Collected data entries:
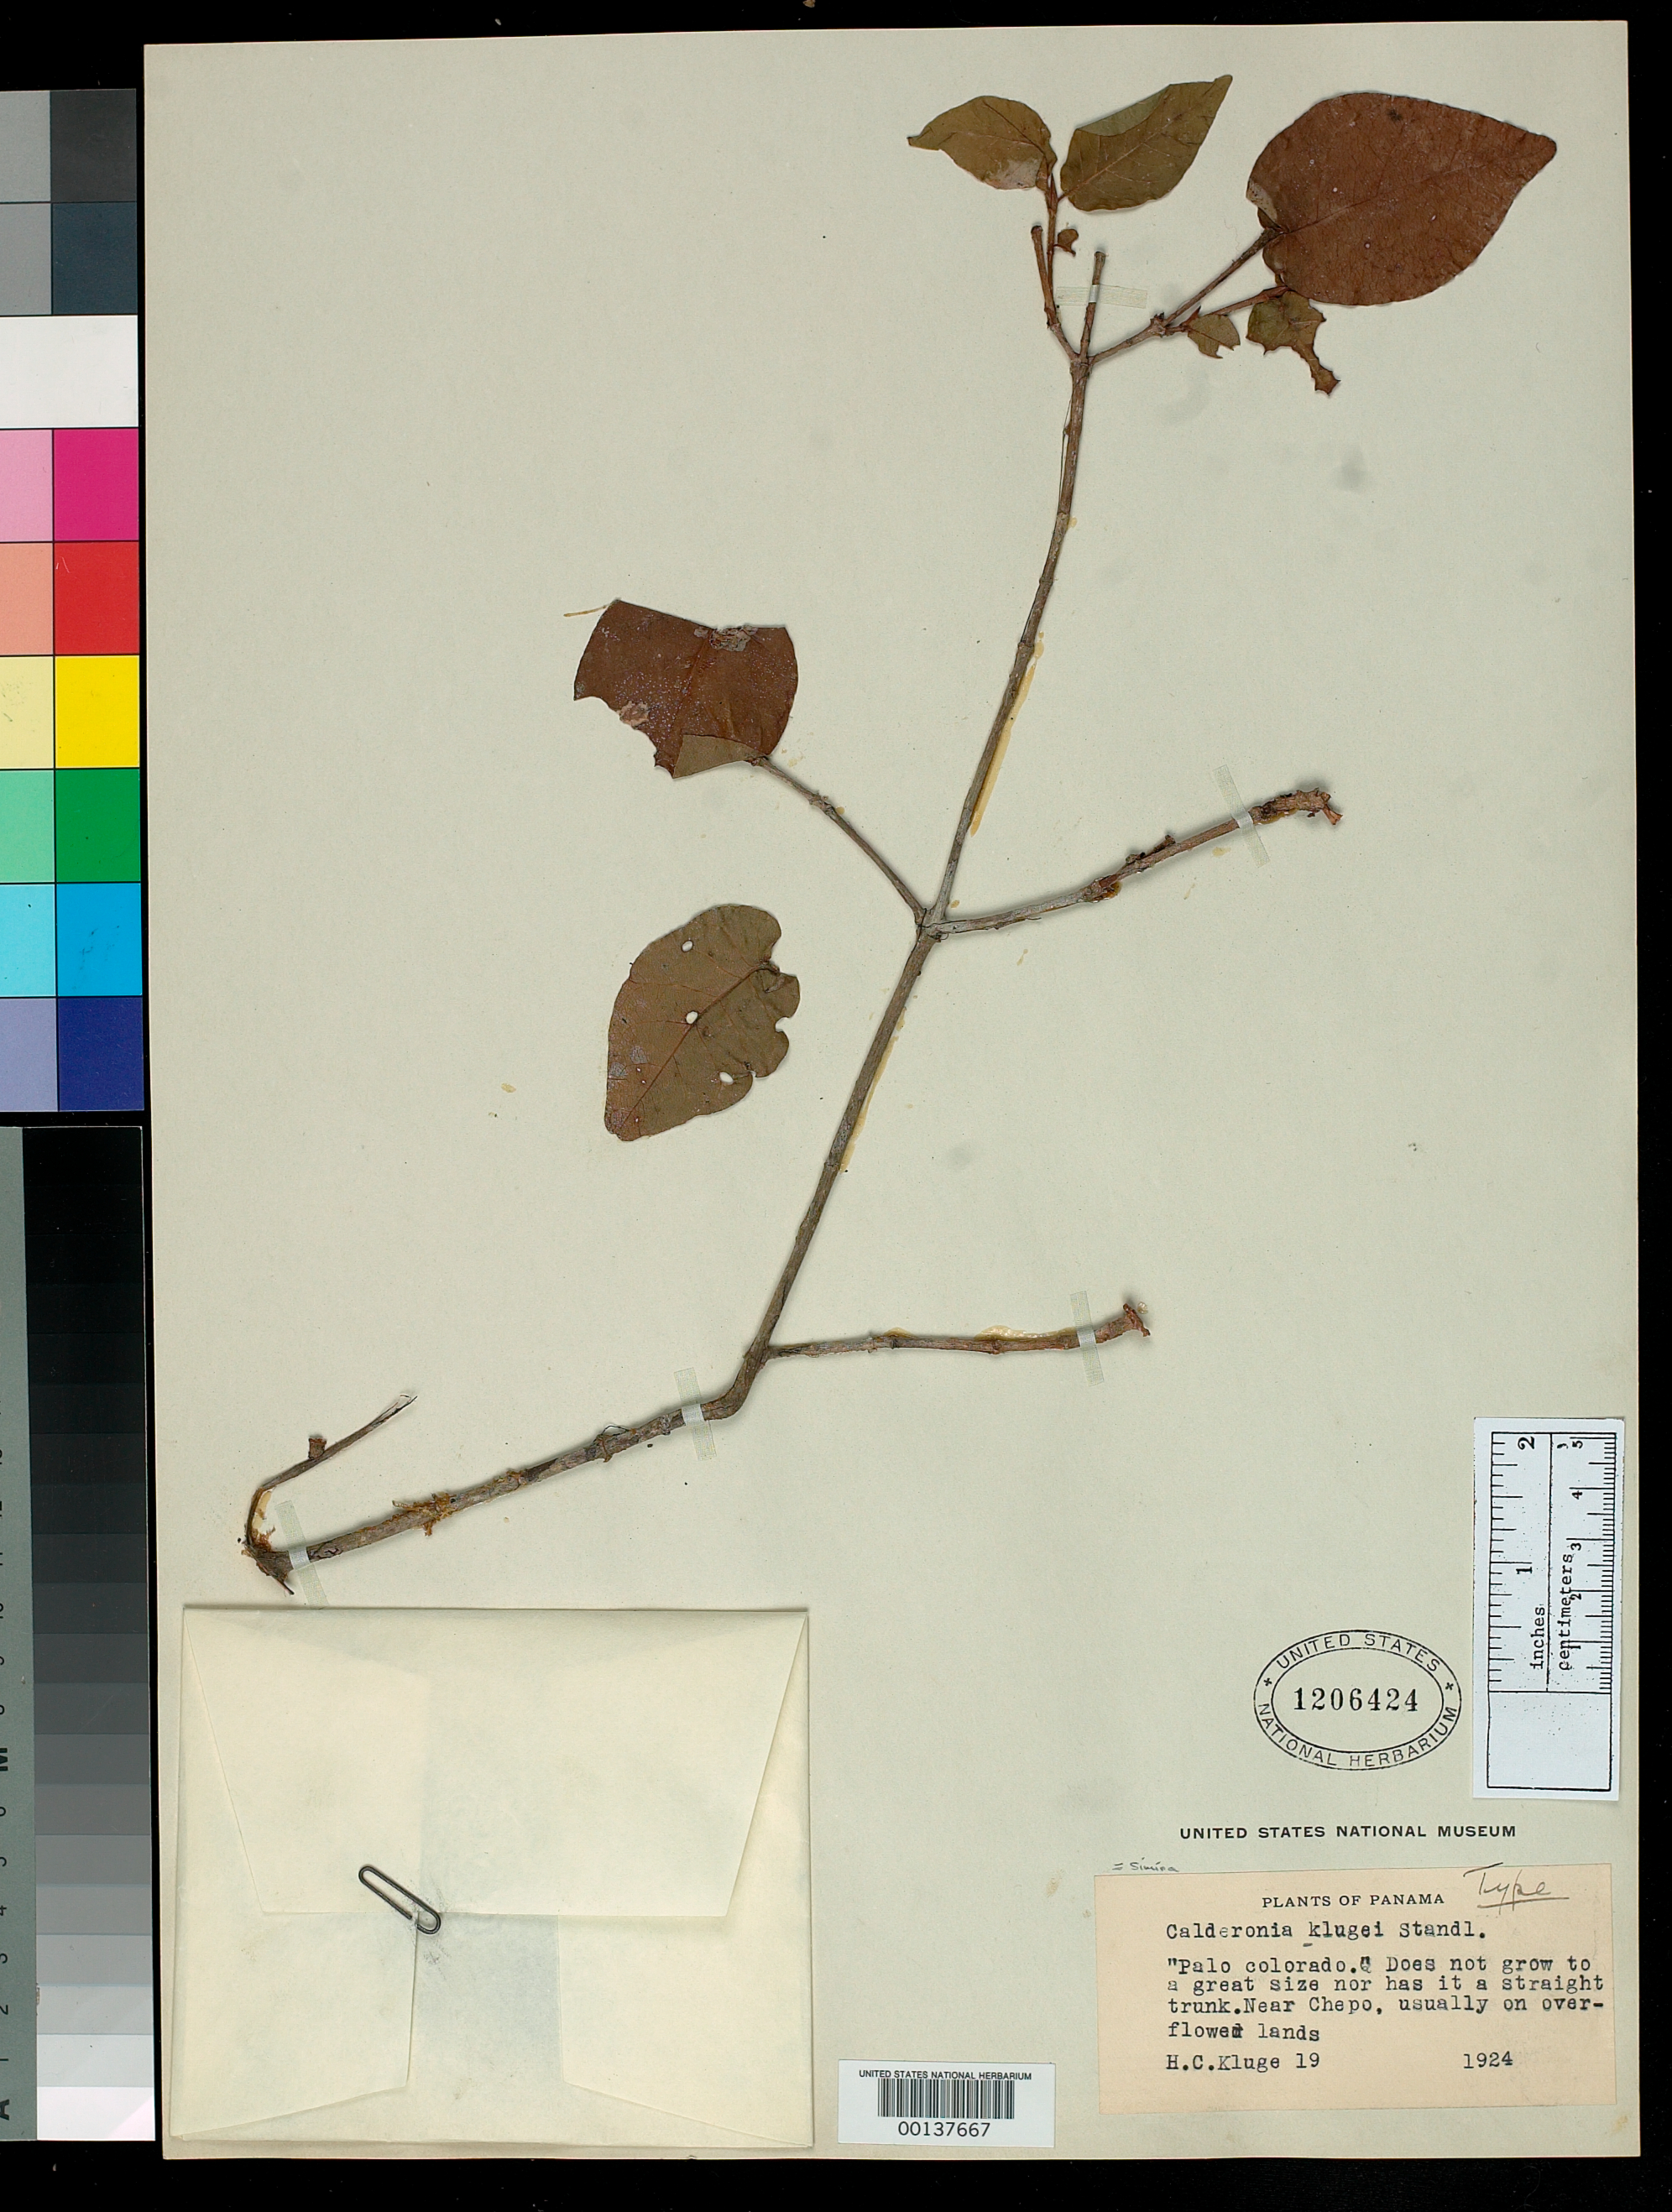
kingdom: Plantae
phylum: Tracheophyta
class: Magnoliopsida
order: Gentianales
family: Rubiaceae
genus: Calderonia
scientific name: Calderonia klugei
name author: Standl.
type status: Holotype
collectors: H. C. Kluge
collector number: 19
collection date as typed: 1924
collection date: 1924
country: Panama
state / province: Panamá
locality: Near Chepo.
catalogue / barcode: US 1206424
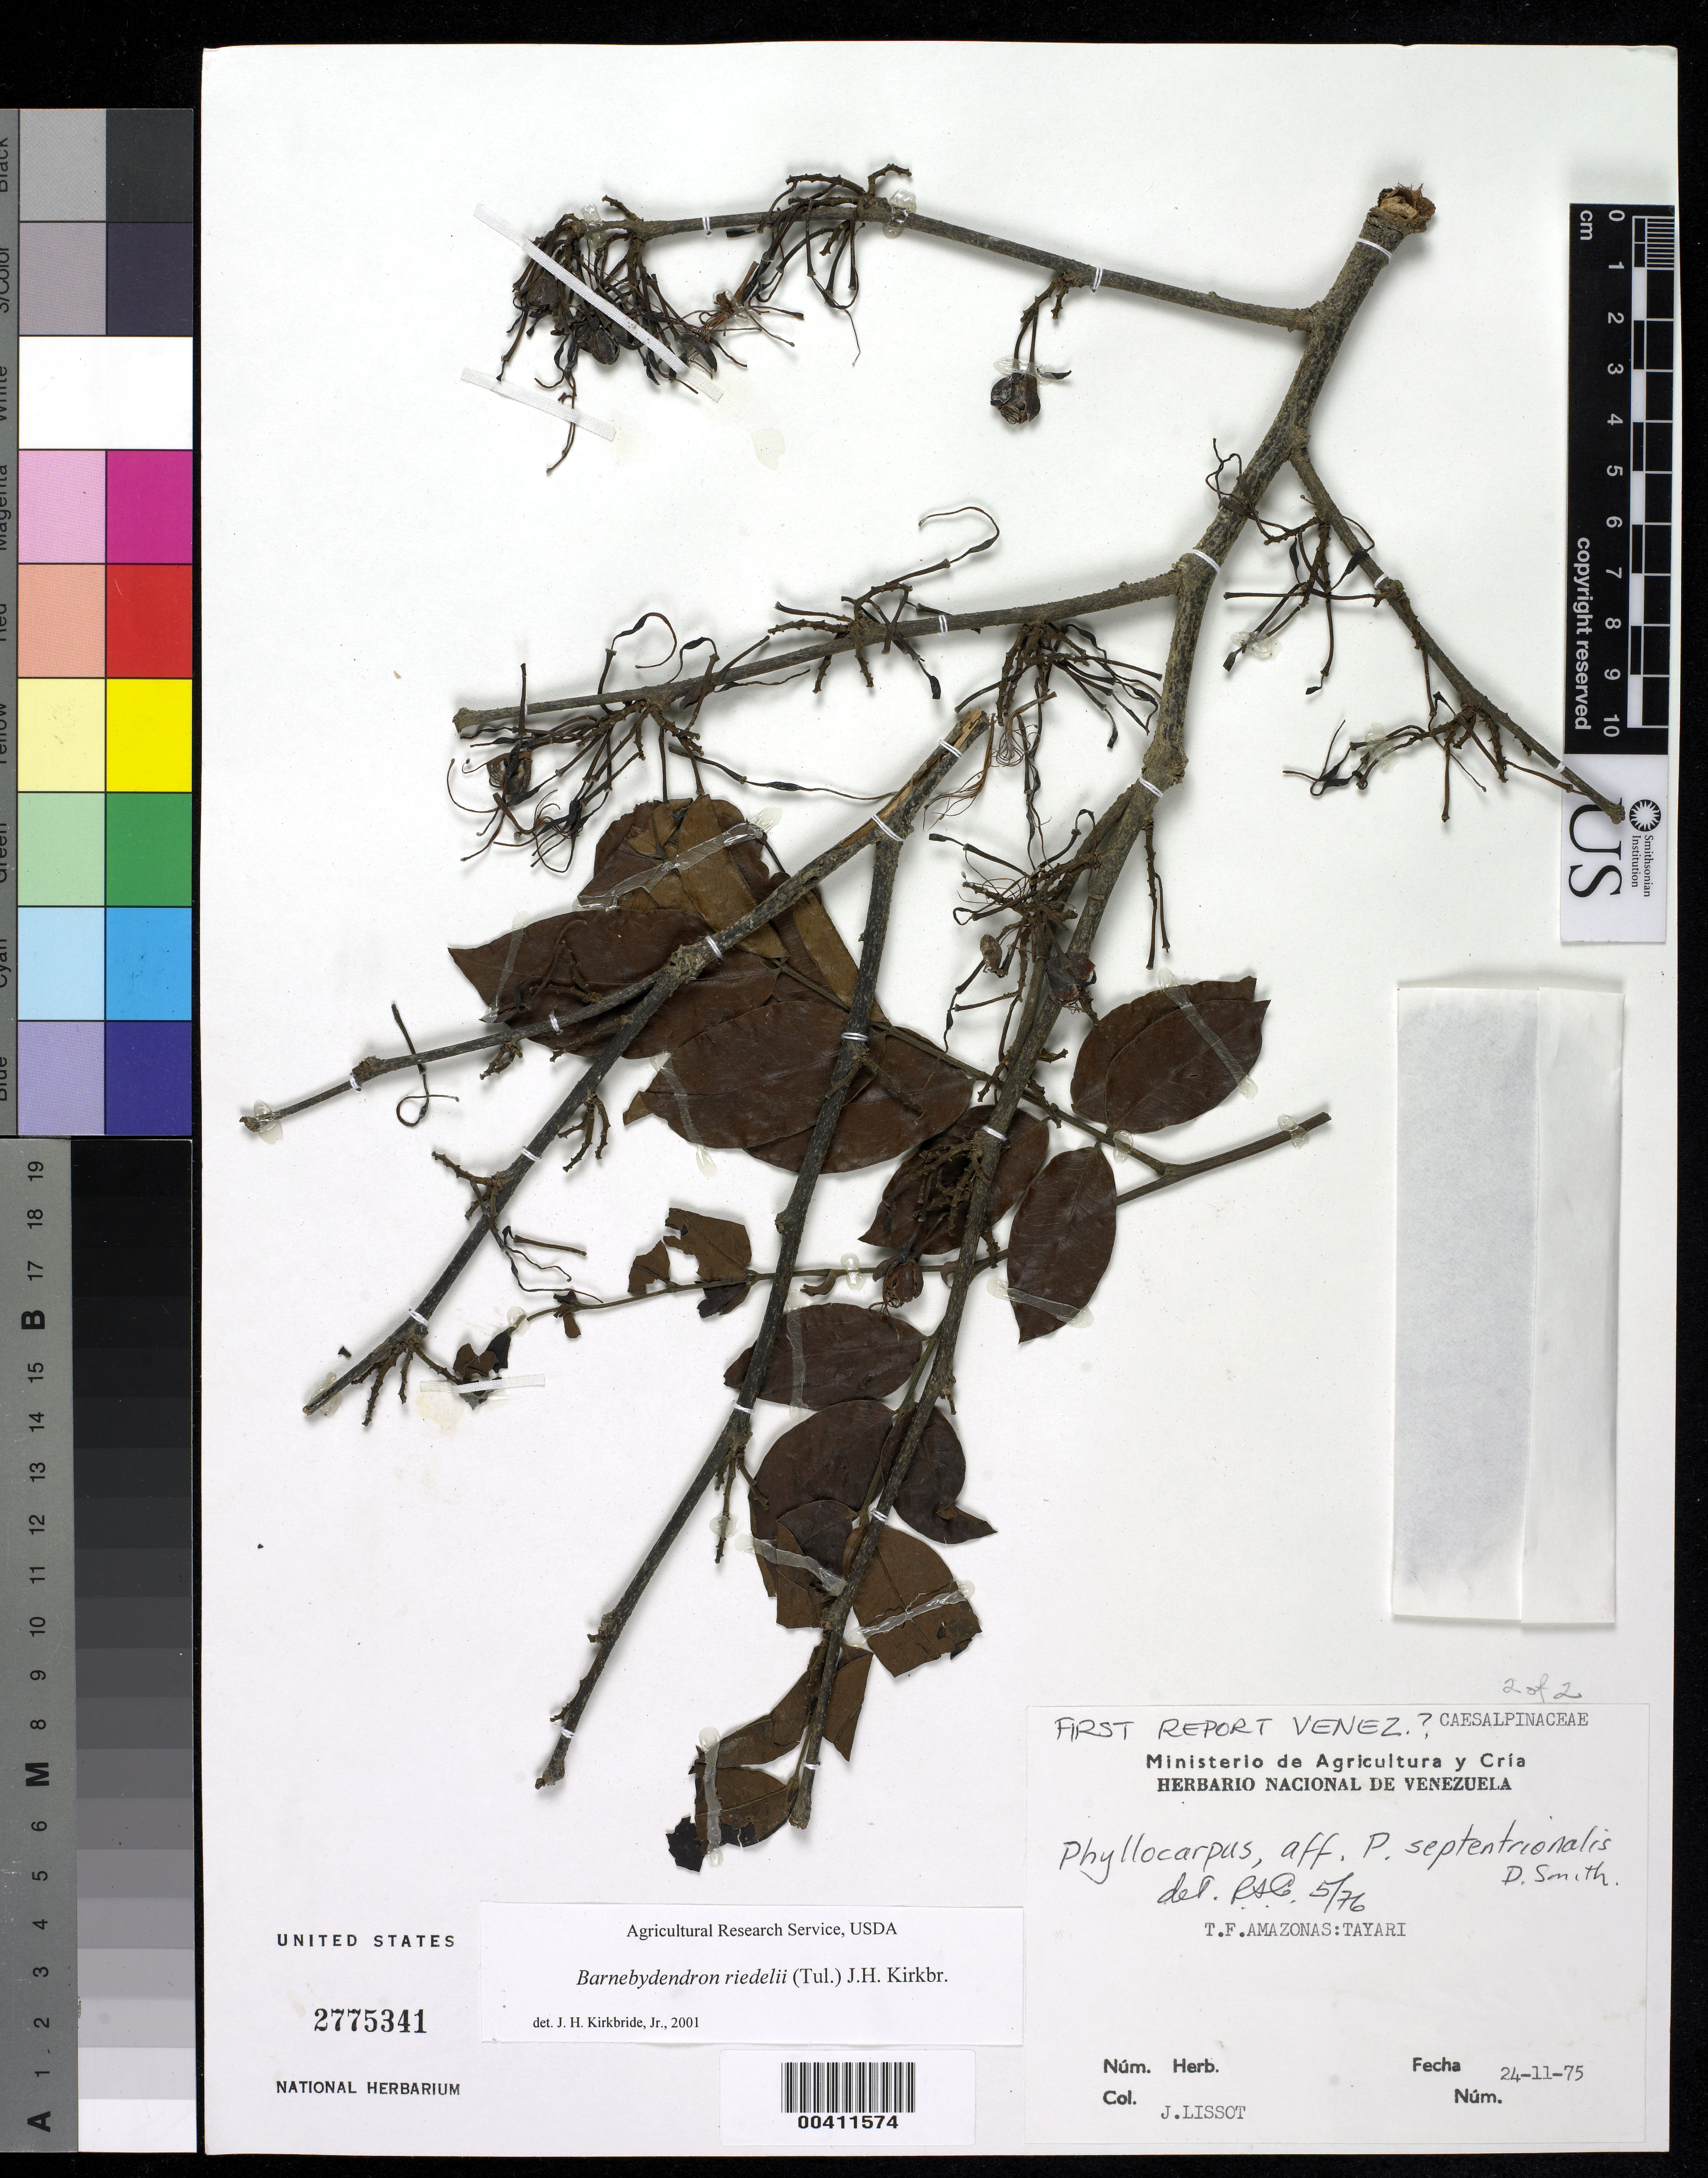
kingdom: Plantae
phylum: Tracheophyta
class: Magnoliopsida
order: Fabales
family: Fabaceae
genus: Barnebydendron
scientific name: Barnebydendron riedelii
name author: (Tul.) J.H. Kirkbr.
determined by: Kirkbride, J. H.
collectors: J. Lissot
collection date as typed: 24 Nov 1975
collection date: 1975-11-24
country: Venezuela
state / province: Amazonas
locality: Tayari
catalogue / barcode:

**Prompt:** Arrange the lines of the items as a JSON list of strings, one string per line, starting at the line containing "collection date as typed: 1924" and ending at the line containing "collection date: 1975-11-24". Leave the pictures out of the list.

**Solution:**
[
  "collection date as typed: 1924",
  "collection date: 1924",
  "country: Panama",
  "state / province: Panamá",
  "locality: Near Chepo.",
  "catalogue / barcode: US 1206424",
  "kingdom: Plantae",
  "phylum: Tracheophyta",
  "class: Magnoliopsida",
  "order: Fabales",
  "family: Fabaceae",
  "genus: Barnebydendron",
  "scientific name: Barnebydendron riedelii",
  "name author: (Tul.) J.H. Kirkbr.",
  "determined by: Kirkbride, J. H.",
  "collectors: J. Lissot",
  "collection date as typed: 24 Nov 1975",
  "collection date: 1975-11-24"
]